National Rifle Association-backed (NRA) Project Exile was implemented and drastically cut crime during Tim Kaine’s tenure as mayor of Richmond, Virginia.
At the time of the program’s implementation, Richmond was giving Chicago a run for its money regarding gun violence. But the program brought stiff penalties for criminals with guns, even when the gun was simply in criminal possession, whether used in the commission of a crime or not, and crime decreased.
On February 10, 1999, The New York Times quoted Mayor Tim Kaine saying, “In Richmond, there has been an intense need for people to become believers in their own community. High crime has been our psychological downer.
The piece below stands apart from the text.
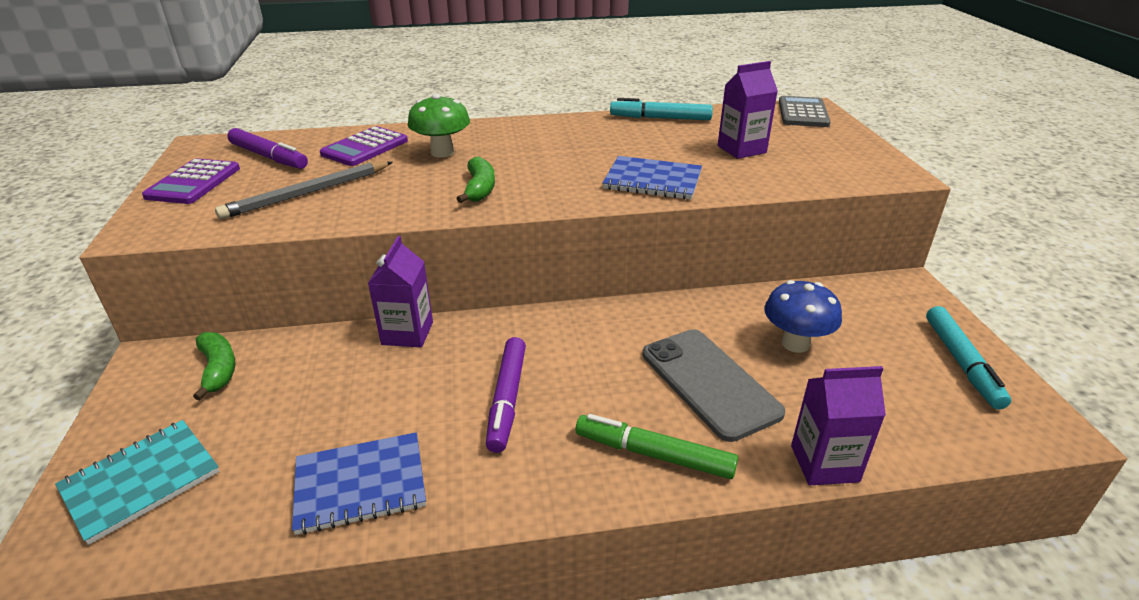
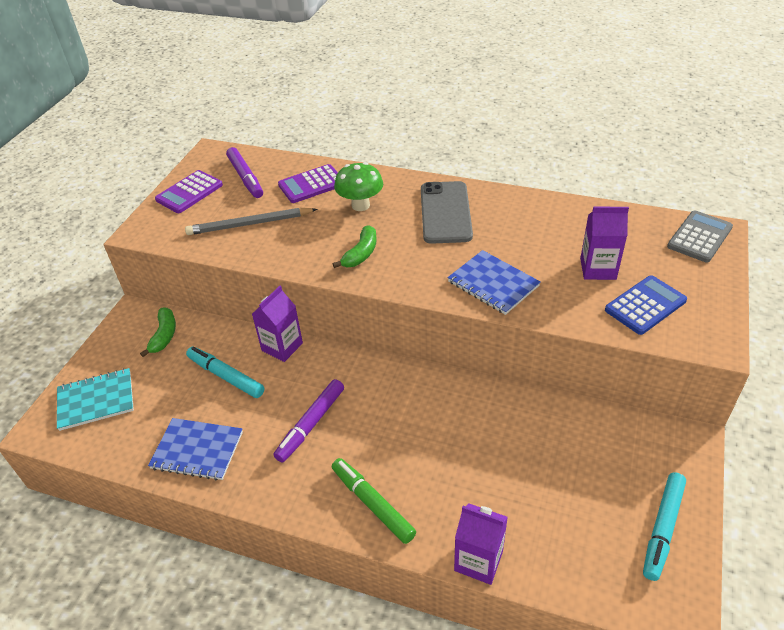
camera: 30 degrees right, 10 degrees up
turquoise marker [610,98,713,120] -> turquoise marker moved to [186,347,264,398]
grey phone [643,329,786,442] -> grey phone moved to [421,181,473,244]
blue mushroom [764,280,842,353] -> none
none -> blue calculator [605,275,687,335]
But Project Exile is driving the crime down, and that is starting to make Richmonders believe again.”
Project Exile was the brainchild of assistant U.S. Attorney David Schiller, and it was heavily promoted and pushed by the NRA. In the first two years of its implementation, “475 illegal guns” were recovered, and there were “indictments against 404 people in gun charges–more than six times the annual average.” The resulting conviction rate was “86 percent,” and the “average prison term [was] more than four and a half years.”
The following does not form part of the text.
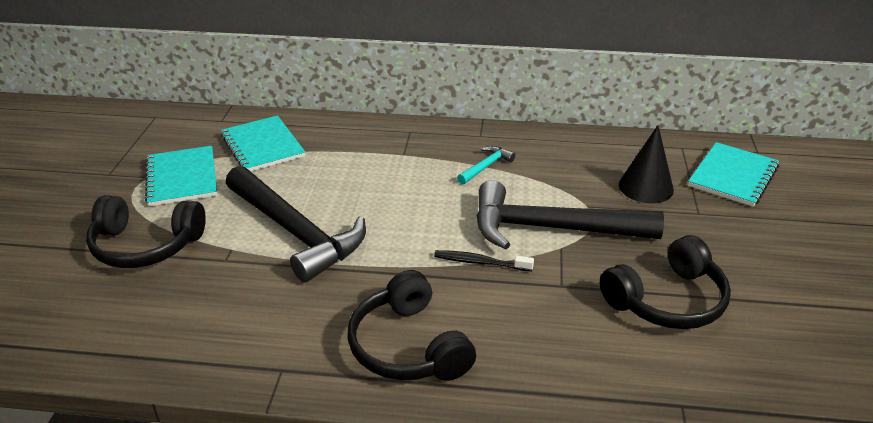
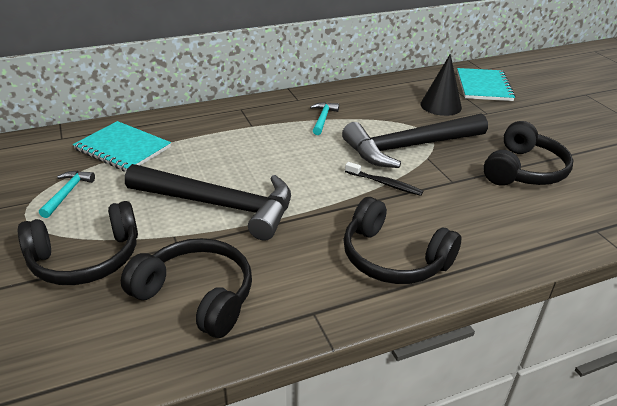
camera: 30 degrees left, 0 degrees up
turquoise notebook [145,146,217,206] -> turquoise hammer [39,171,95,218]
black toothbrush [434,250,534,271] -> black toothbrush turned 135 degrees counterclockwise [345,162,423,196]
none -> black headphones [121,238,252,338]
Under Project Exile, the number of homicides in Richmond fell to “78” in 1998. That was a 36 percent decrease from the year before. The Times described it as “one of the steepest declines in any city.”
In short, Project Exile took criminals off the streets. And when Hillary Clinton picked Kaine as her running mate, some warned that his past support of Project Exile could cause problems for the ticket. For example, Reuters was referencing Project Exile when it described that Kaine embraced “crime-fighting strategies that have driven up the U.S. prison population and are unpopular in the black community.” Campaign Zero co-founder Sam Sinyangwe said, “Project Exile broke black families. This is not a benign thing to be for. These measures were not used against white kids in the suburbs with guns, they were used against black kids in the cities.”
But Kaine supported Project Exile, and it served him well by lowering crime under his watch.
However, the same Kaine who supported Project Exile is now a vocal opponent of stop-and-frisk when Donald Trump suggests using the tactic to target criminals in Chicago. In the transcript of the October 4 vice presidential debate, published by The Washington Post, Kaine said, “Donald Trump recently said we need to do more stop-and-frisk around the country. That would be a big mistake because it polarizes the relationship between the police and the community.” Kaine also credited the drop in crime during his stint as mayor to “community policing.” In this, he is criticizing Trump for supporting the kind of policing that actually worked in Richmond, while subsequently claiming a more gentle approach to policing is what worked in Richmond.
As The Washington Times observed, “Tim Kaine didn’t tell the whole truth about crime in Richmond.”
People are dying at an unprecedented rate in Chicago while Kaine pushes more of the failed “community policing” that has proved impotent against criminals. He supported a different solution when he was mayor of Richmond.